NFX is also developing technology to help its portfolio companies focus on “network effects,” which is representative of the firm’s name. Flint said companies like Microsoft, Google, eBay, Zillow, Salesforce, Airbnb, and Uber have all capitalized on this idea.

“It’s this notion that the more users a product has, that product gets better for all other users,” said Flint, who stepped off the Zillow board last year. “Going back 30 years, we see this as a driving force of returns in the technology industry — almost 70 percent of returns in technology investing have come from network effect businesses.”

Flint said that as technology continues to proliferate in our society, “network effects become more important as we look out on the next set of emerging platforms.”
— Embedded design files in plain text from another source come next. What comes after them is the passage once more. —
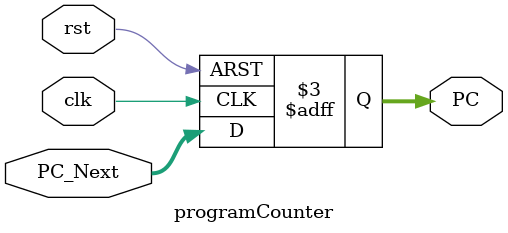
<source format=sv>
`timescale 1ns / 1ps


module programCounter( output logic [31:0] PC, 
    input logic clk, 
    input logic rst,
    input logic [31:0] PC_Next 
    );
    always@(posedge clk or negedge rst) begin
        if(!rst)
            PC <= 32'h00000000;
        else
            PC <= PC_Next;
    end
endmodule



</source>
NFX estimates that only 20 percent of tech startups have a true network effect built into their core. In a blog post, the firm further explained why it considers network effects so important for emerging companies:

“As we head into a future that is deeply networked, every part of our lives and economies will be inevitably transformed by networks – transportation, communication, commerce, health, wealth, entertainment, manufacturing, robotics, biology, and beyond. Founders who master network effects early-on will be more likely to build market-transforming companies. We have made a study of network effects for 15 years, and have developed playbooks for 13 types of network effects. We work closely with each of the companies we invest in to engineer network effects into their products and business models.”

Some of the firm’s software is available publicly — for example, its Signal platform lets entrepreneurs get introduced to the right venture capitalists.

Flint added that NFX also sees an opportunity to fund startups in their earliest stages. NFX plans on investing $250,000 to $5 million in 30-to-40 companies with the new fund.

“With a few exceptions, entrepreneurs aren’t being well served at the seed stage,” he said, noting that $150 million is large for a seed fund. “We think it’s the most formative time for companies, and there’s a gap in the market.”

There are other venture capital firms also trying to use more software and big data with their processes. The Wall Street Journal noted NFX this past April in a story highlighting firms that “hope to use analytics to gain an advantage over mere humans.”

NFX also isn’t alone in trying to go after seed-stage startups. Last week GeekWire reported about a secretive “scout program” run by Seattle-based Madrona Venture Group; over the past few years, several VC firms have launched similar groups. NFX itself uses a “network of scouts” to source deals, TechCrunch reported earlier this year.

CrunchBase News noted that there are an increasing number of “pre-seed” firms and funds created in part because the median size of a traditional “seed” round has increased over the past decade.

NFX plans to continue running its accelerator program, but will now invest $250,000 on a rolling basis and offer six months of structured, hands-on support.